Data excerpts
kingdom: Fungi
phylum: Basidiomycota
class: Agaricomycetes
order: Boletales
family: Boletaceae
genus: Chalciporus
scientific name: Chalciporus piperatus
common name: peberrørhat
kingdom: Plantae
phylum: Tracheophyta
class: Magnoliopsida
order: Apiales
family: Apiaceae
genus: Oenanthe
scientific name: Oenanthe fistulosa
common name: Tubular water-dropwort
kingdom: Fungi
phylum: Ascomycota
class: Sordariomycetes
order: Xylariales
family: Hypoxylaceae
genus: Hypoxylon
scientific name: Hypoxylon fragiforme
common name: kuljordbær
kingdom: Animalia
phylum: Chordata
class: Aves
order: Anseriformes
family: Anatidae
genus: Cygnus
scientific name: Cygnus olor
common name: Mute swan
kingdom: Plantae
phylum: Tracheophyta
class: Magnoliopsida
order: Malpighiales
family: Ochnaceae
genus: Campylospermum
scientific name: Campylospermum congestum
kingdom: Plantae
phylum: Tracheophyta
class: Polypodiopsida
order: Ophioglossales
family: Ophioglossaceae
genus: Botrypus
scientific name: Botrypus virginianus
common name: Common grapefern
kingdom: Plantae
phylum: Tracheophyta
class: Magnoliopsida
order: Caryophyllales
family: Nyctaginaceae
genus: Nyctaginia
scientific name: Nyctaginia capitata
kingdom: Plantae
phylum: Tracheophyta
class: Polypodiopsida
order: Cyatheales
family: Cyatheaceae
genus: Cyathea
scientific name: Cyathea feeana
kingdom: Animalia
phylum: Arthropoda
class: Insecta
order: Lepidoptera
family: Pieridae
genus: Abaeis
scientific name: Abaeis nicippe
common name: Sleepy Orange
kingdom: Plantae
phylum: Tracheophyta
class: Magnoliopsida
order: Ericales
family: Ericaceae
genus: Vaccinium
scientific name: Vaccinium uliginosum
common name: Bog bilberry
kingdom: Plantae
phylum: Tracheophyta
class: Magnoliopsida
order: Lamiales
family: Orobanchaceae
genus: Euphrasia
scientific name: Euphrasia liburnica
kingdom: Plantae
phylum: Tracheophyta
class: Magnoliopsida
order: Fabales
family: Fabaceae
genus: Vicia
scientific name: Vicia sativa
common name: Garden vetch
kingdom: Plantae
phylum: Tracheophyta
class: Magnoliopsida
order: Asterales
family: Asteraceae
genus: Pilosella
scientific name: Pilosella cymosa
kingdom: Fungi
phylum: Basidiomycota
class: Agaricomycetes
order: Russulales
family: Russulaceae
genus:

> _Exercise description_: Format every line of the entries above as one numbered list, leaving out any blank lines.

> _Solved exercise_:
1. kingdom: Fungi
2. phylum: Basidiomycota
3. class: Agaricomycetes
4. order: Boletales
5. family: Boletaceae
6. genus: Chalciporus
7. scientific name: Chalciporus piperatus
8. common name: peberrørhat
9. kingdom: Plantae
10. phylum: Tracheophyta
11. class: Magnoliopsida
12. order: Apiales
13. family: Apiaceae
14. genus: Oenanthe
15. scientific name: Oenanthe fistulosa
16. common name: Tubular water-dropwort
17. kingdom: Fungi
18. phylum: Ascomycota
19. class: Sordariomycetes
20. order: Xylariales
21. family: Hypoxylaceae
22. genus: Hypoxylon
23. scientific name: Hypoxylon fragiforme
24. common name: kuljordbær
25. kingdom: Animalia
26. phylum: Chordata
27. class: Aves
28. order: Anseriformes
29. family: Anatidae
30. genus: Cygnus
31. scientific name: Cygnus olor
32. common name: Mute swan
33. kingdom: Plantae
34. phylum: Tracheophyta
35. class: Magnoliopsida
36. order: Malpighiales
37. family: Ochnaceae
38. genus: Campylospermum
39. scientific name: Campylospermum congestum
40. kingdom: Plantae
41. phylum: Tracheophyta
42. class: Polypodiopsida
43. order: Ophioglossales
44. family: Ophioglossaceae
45. genus: Botrypus
46. scientific name: Botrypus virginianus
47. common name: Common grapefern
48. kingdom: Plantae
49. phylum: Tracheophyta
50. class: Magnoliopsida
51. order: Caryophyllales
52. family: Nyctaginaceae
53. genus: Nyctaginia
54. scientific name: Nyctaginia capitata
55. kingdom: Plantae
56. phylum: Tracheophyta
57. class: Polypodiopsida
58. order: Cyatheales
59. family: Cyatheaceae
60. genus: Cyathea
61. scientific name: Cyathea feeana
62. kingdom: Animalia
63. phylum: Arthropoda
64. class: Insecta
65. order: Lepidoptera
66. family: Pieridae
67. genus: Abaeis
68. scientific name: Abaeis nicippe
69. common name: Sleepy Orange
70. kingdom: Plantae
71. phylum: Tracheophyta
72. class: Magnoliopsida
73. order: Ericales
74. family: Ericaceae
75. genus: Vaccinium
76. scientific name: Vaccinium uliginosum
77. common name: Bog bilberry
78. kingdom: Plantae
79. phylum: Tracheophyta
80. class: Magnoliopsida
81. order: Lamiales
82. family: Orobanchaceae
83. genus: Euphrasia
84. scientific name: Euphrasia liburnica
85. kingdom: Plantae
86. phylum: Tracheophyta
87. class: Magnoliopsida
88. order: Fabales
89. family: Fabaceae
90. genus: Vicia
91. scientific name: Vicia sativa
92. common name: Garden vetch
93. kingdom: Plantae
94. phylum: Tracheophyta
95. class: Magnoliopsida
96. order: Asterales
97. family: Asteraceae
98. genus: Pilosella
99. scientific name: Pilosella cymosa
100. kingdom: Fungi
101. phylum: Basidiomycota
102. class: Agaricomycetes
103. order: Russulales
104. family: Russulaceae
105. genus:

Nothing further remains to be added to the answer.